Complexity and complex systems
Science generally uses a system called reductionism to investigate our world. This means breaking down anything being examined into the parts that make it up. Reductionism proposes that if we understand the parts, we will understand how the whole system works. But often using this approach we miss the bigger picture. Sometimes the way the parts interact is critical to how the whole system works. This is what complexity studies.
Most of the open questions in psychology, computer science, biology, medicine and physics have something to do with emergence, complexity and complex systems:
- Is evolution truly random?
- How can we understand complex diseases like Cancer and Alzheimer?
- How does the mind work? Why do we sleep?
- Is there a simple fundamental physical theory at the Planck scale?
- How can we create true artificial intelligence?
Complexity is relevant to an enormous range of areas of study including traffic flows, earthquakes, the stock market, Jupiter’s red spot, group dynamics, airline networks, the spread of viruses, the internet, urban planning and much more. Prof. Stephen Hawking has stated, “The next century will be the century of complexity”. Several concepts used in Complexity have come into mainstream use, such as tipping points, the butterfly effect and six degrees of separation.

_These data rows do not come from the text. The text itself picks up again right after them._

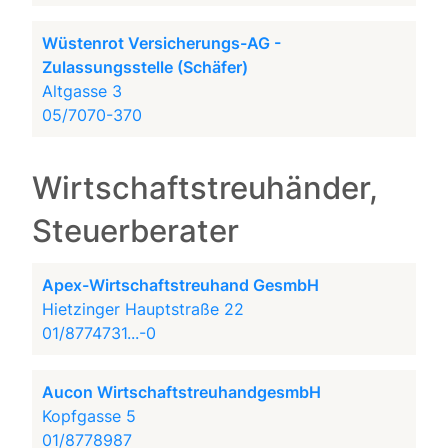
Wüstenrot Versicherungs-AG -
Zulassungsstelle (Schäfer)
Altgasse 3
05/7070-370
Wirtschaftstreuhänder,
Steuerberater
Apex-Wirtschaftstreuhand GesmbH
Hietzinger Hauptstraße 22
01/8774731...-0
Aucon WirtschaftstreuhandgesmbH
Kopfgasse 5
01/8778987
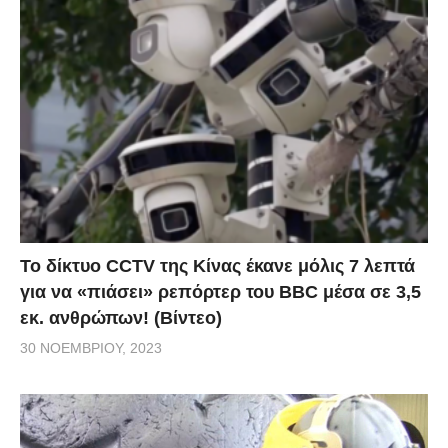
Το δίκτυο CCTV της Κίνας έκανε μόλις 7 λεπτά
για να «πιάσει» ρεπόρτερ του BBC μέσα σε 3,5
εκ. ανθρώπων! (Βίντεο)
30 ΝΟΕΜΒΡΊΟΥ, 2023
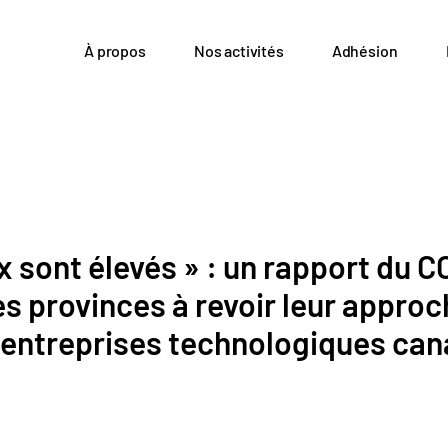
À propos
Nos activités
Adhésion
x sont élevés » : un rapport du CC
les provinces à revoir leur appro
 entreprises technologiques ca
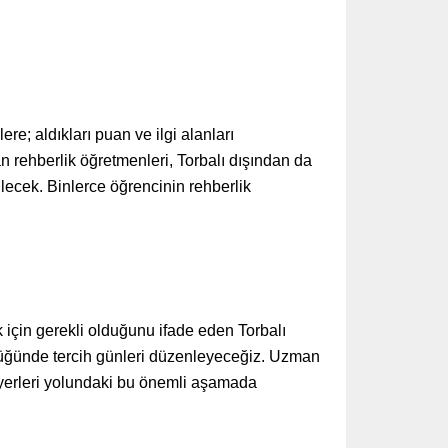
; aldıkları puan ve ilgi alanları
n rehberlik öğretmenleri, Torbalı dışından da
ilecek. Binlerce öğrencinin rehberlik
k için gerekli olduğunu ifade eden Torbalı
ülüğünde tercih günleri düzenleyeceğiz. Uzman
iyerleri yolundaki bu önemli aşamada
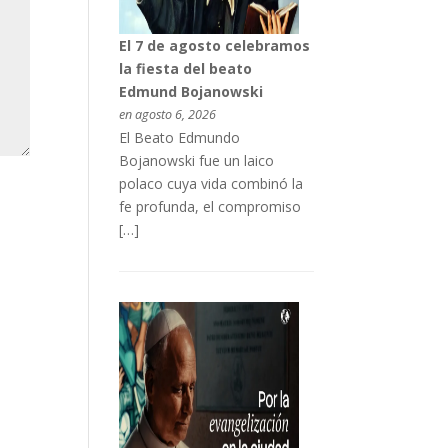
El 7 de agosto celebramos
la fiesta del beato
Edmund Bojanowski
en agosto 6, 2026
El Beato Edmundo
Bojanowski fue un laico
polaco cuya vida combinó la
fe profunda, el compromiso
[…]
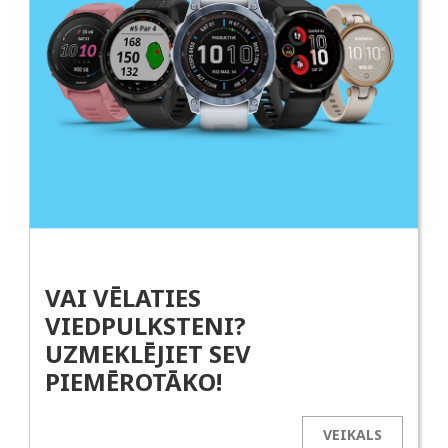
VAI VĒLATIES
VIEDPULKSTENI?
UZMEKLĒJIET SEV
PIEMĒROTĀKO!
VEIKALS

A complex system is one in which numerous independent elements continuously interact and spontaneously organize and reorganize themselves into more and more elaborate structures over time. Complexity is characterized by:
(1) A large number of similar but independent elements or agents;
(2) Persistent movement and responses by these elements to other agents;
(3) Addictiveness so that the system adjusts to new situations to ensure survival;
(4) Spontaneously and non-predictable self-organization
(5) Local rules that apply to each agent; and
(6) Progression in complexity so that over time the system become larger and more sophisticated.
Life is caught in the tension between order and chaos. If there is too much order, everything becomes the same and there is no room for creativity or anything new. Everything must fit the one pattern. If there is too much chaos nothing can last long enough to create anything useful; everything is just a jumble that destroys everything before it can get started. Between order and chaos is found the Edge of Chaos, the point where there is enough chaos for novelty and creativity, but also enough order for consistency and patterns to endure. This point is a magic point, where new and unimagined properties can emerge.
The important common questions about complex adaptive systems (CAS) are the questions about the emergence of complexity, the role of self-organization, cooperation and specialization.
Emergence out of nothing is an illusion. Global structures and phenomena can suddenly emerge from simple local interactions, because other structures or species are subject to extinction, dissipation or destruction.
Systems without organizator organize themselves to higher and higher levels of complexity, because they are open and not isolated, which allows them to extract information, energy and complexity from their environment.
Selfish agents cooperate with each other to form larger groups, teams and clusters of agents, because they use and exploit others to help themselves. Agents usually still act on their own behalf if they are supporting others.
Agents are able to produce an aggregate or composite entity that is more flexible and adaptive than its components, because specialization and division of labor increases flexibility and adaptability.